The problem
Repeat only the lines below that run from the line with "ring tip: (538, 317)" to the line with "wrist: (792, 1275)", ends included; skip every picture.

Supplied material
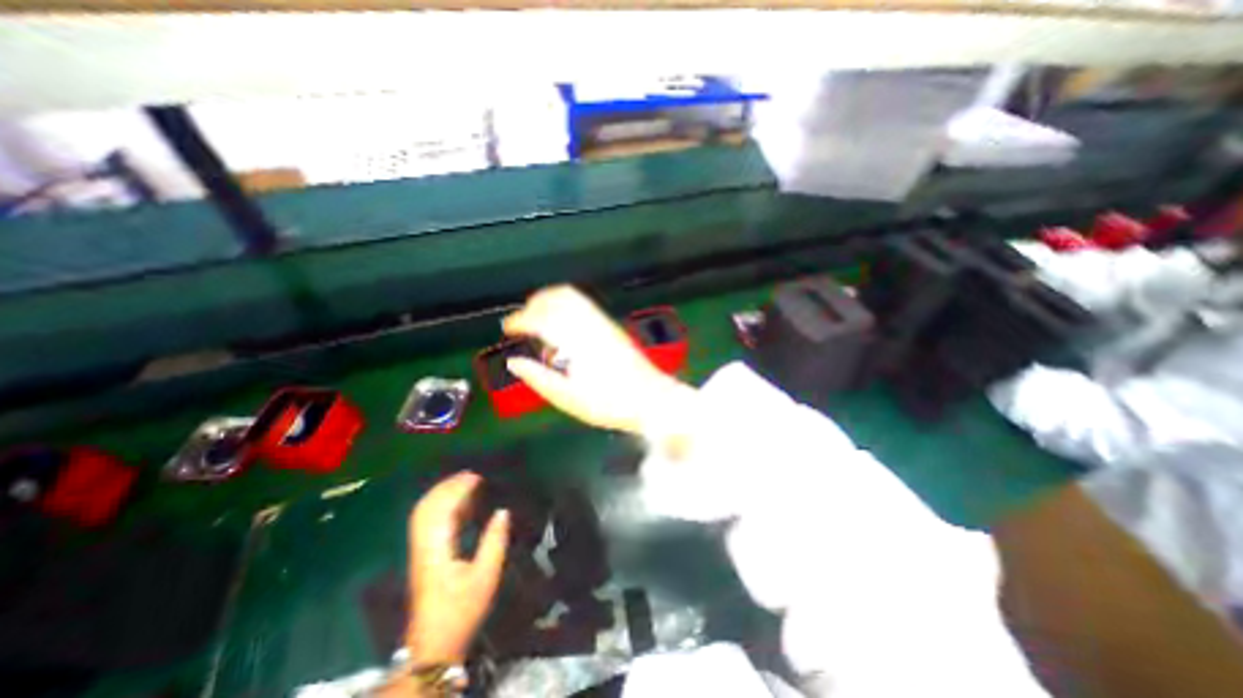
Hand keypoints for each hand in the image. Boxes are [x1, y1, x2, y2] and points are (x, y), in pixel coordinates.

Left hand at [407, 474, 505, 663]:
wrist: (434, 642)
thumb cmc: (462, 609)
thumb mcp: (485, 577)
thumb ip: (494, 542)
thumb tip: (503, 511)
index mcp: (437, 549)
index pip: (442, 510)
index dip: (458, 489)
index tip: (477, 477)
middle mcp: (424, 545)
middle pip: (427, 506)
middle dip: (447, 486)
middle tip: (471, 474)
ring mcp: (420, 549)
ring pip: (424, 512)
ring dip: (442, 493)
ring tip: (465, 482)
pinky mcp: (423, 554)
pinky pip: (428, 521)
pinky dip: (442, 505)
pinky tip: (459, 503)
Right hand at [504, 288, 696, 431]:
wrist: (651, 398)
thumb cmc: (609, 403)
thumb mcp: (569, 399)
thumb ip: (539, 378)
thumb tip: (514, 362)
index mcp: (575, 341)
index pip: (540, 319)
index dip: (519, 320)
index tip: (507, 328)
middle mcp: (588, 323)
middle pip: (555, 298)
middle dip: (533, 304)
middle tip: (521, 322)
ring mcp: (602, 321)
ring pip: (571, 296)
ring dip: (549, 300)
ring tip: (538, 317)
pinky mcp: (611, 325)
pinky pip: (583, 303)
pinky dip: (565, 304)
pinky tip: (562, 321)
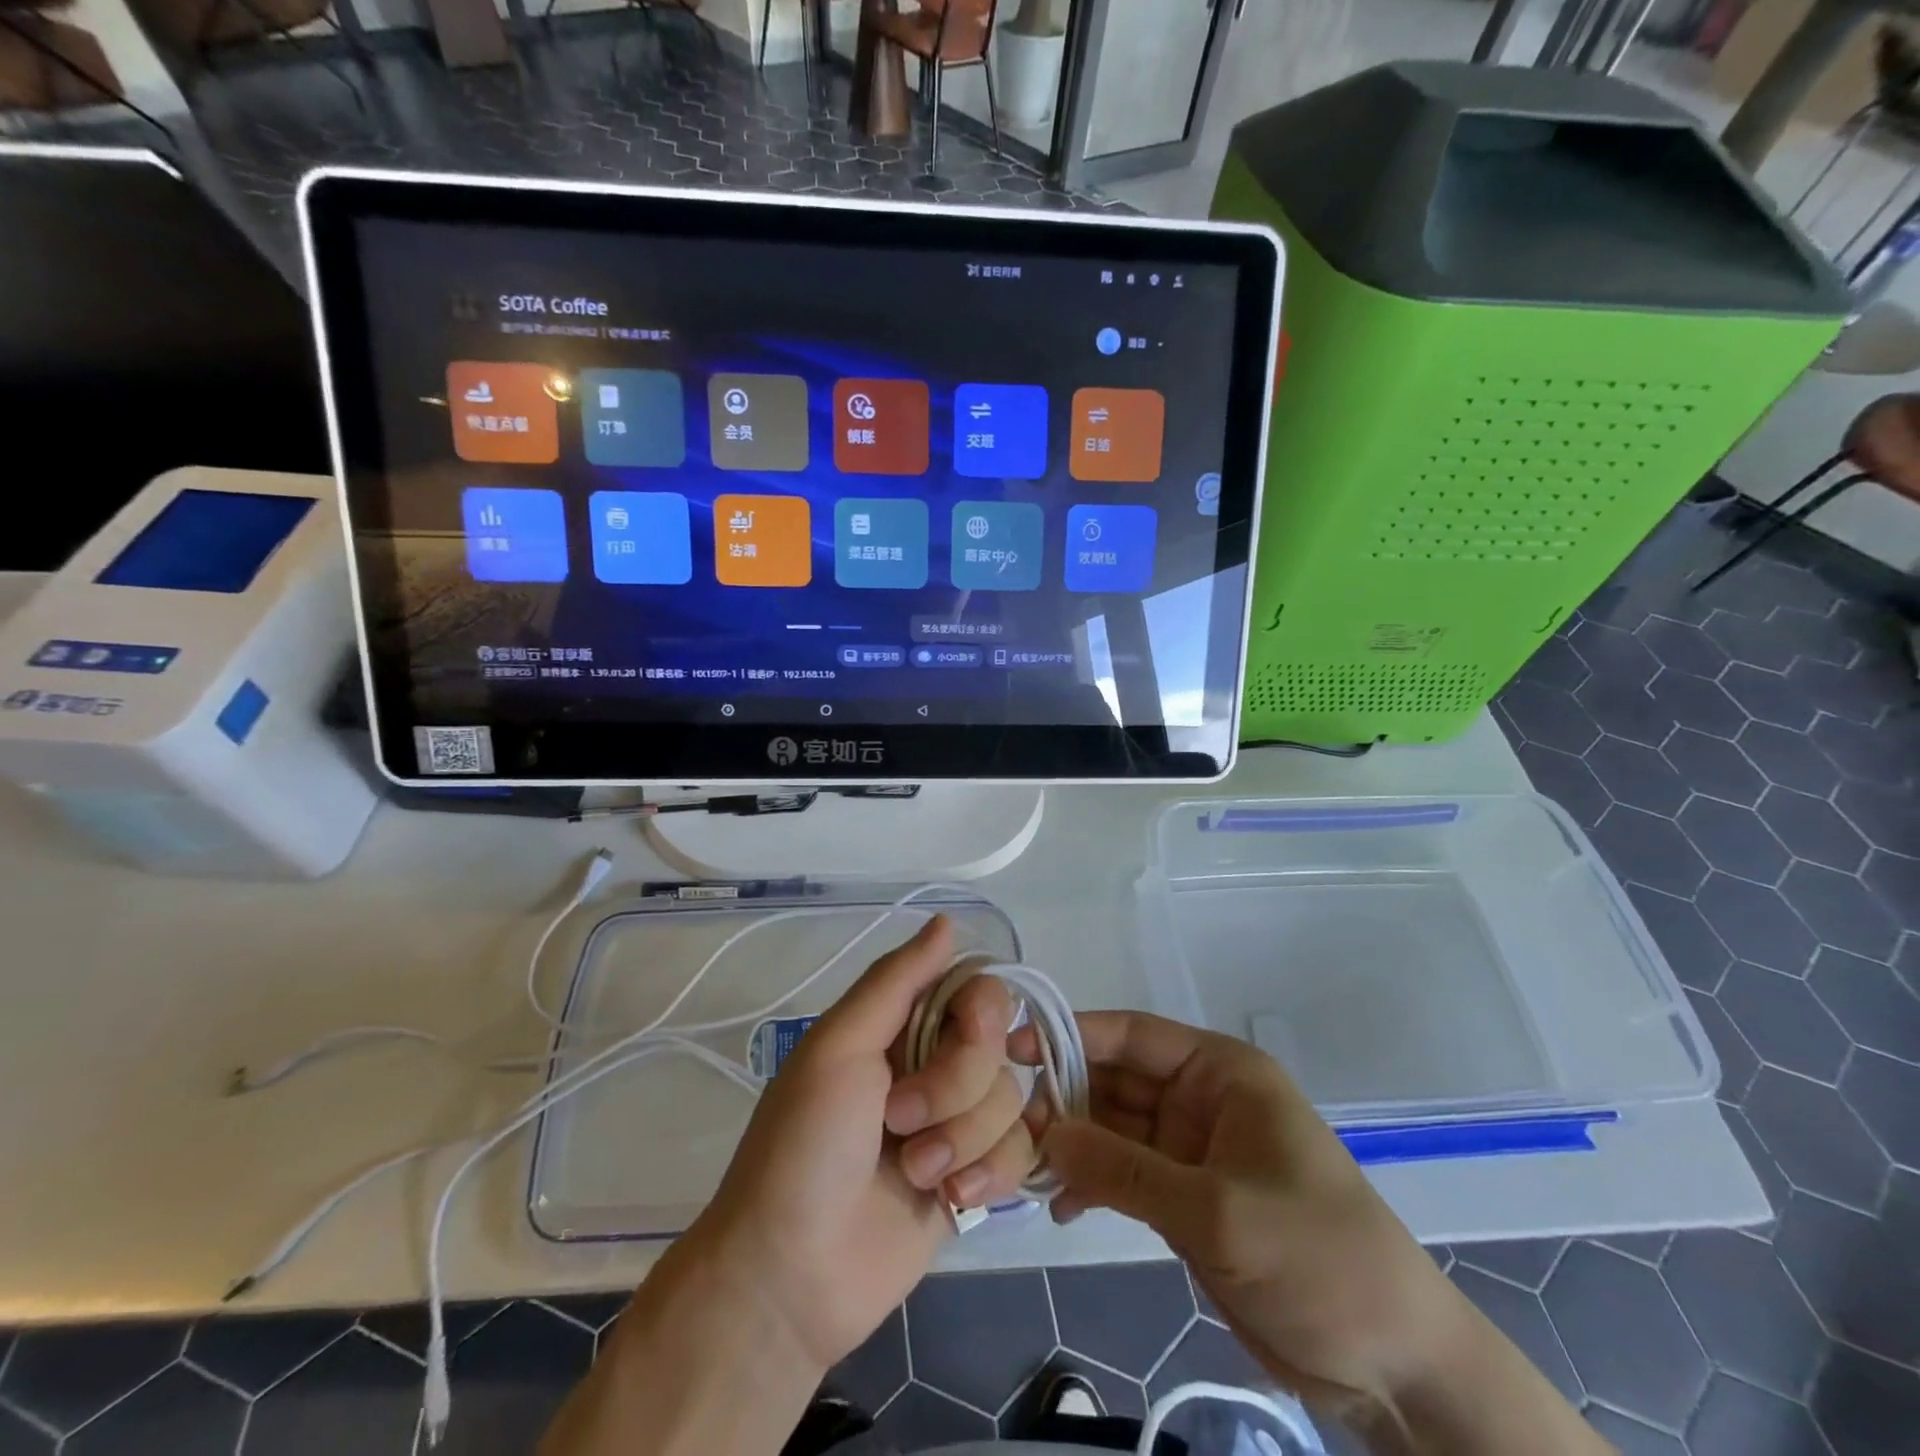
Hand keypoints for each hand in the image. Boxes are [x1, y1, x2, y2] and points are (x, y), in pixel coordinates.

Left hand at [683, 915, 1036, 1370]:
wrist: (792, 1275)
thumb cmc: (804, 1146)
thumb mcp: (839, 1048)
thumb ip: (896, 981)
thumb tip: (947, 920)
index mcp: (900, 1025)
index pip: (975, 989)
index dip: (978, 1015)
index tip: (957, 1036)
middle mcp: (933, 1065)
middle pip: (997, 1046)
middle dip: (955, 1087)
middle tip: (898, 1120)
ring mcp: (956, 1124)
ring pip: (1009, 1101)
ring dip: (961, 1140)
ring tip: (911, 1172)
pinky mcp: (974, 1178)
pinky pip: (1020, 1152)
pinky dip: (987, 1175)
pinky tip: (949, 1201)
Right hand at [1016, 1010, 1453, 1415]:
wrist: (1394, 1363)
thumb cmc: (1316, 1256)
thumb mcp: (1215, 1211)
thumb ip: (1124, 1170)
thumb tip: (1043, 1134)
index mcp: (1219, 1072)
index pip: (1133, 1035)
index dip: (1072, 1034)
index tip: (1012, 1049)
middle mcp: (1200, 1099)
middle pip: (1115, 1082)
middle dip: (1063, 1099)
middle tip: (1008, 1126)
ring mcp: (1191, 1151)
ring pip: (1113, 1130)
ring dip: (1071, 1145)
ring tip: (1022, 1167)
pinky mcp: (1186, 1199)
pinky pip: (1123, 1176)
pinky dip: (1091, 1185)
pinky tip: (1058, 1207)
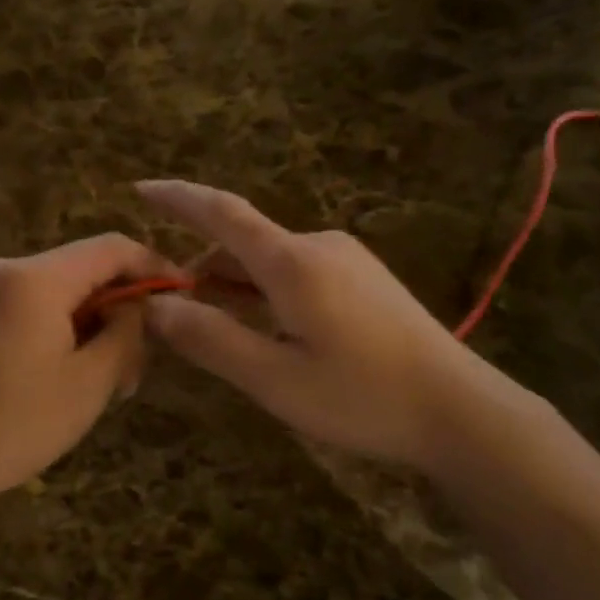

The answer
ring tip: (538, 317)
pinky mcp: (611, 325)
pinky pip: (583, 303)
pinky dip: (565, 304)
pinky tip: (562, 321)
Hand keypoints for each hand in the image. Boxes are [x1, y1, x2, y2] and points are (x, y), in pixel coordinates.

Left hand at [683, 915, 1036, 1370]:
wrist: (792, 1275)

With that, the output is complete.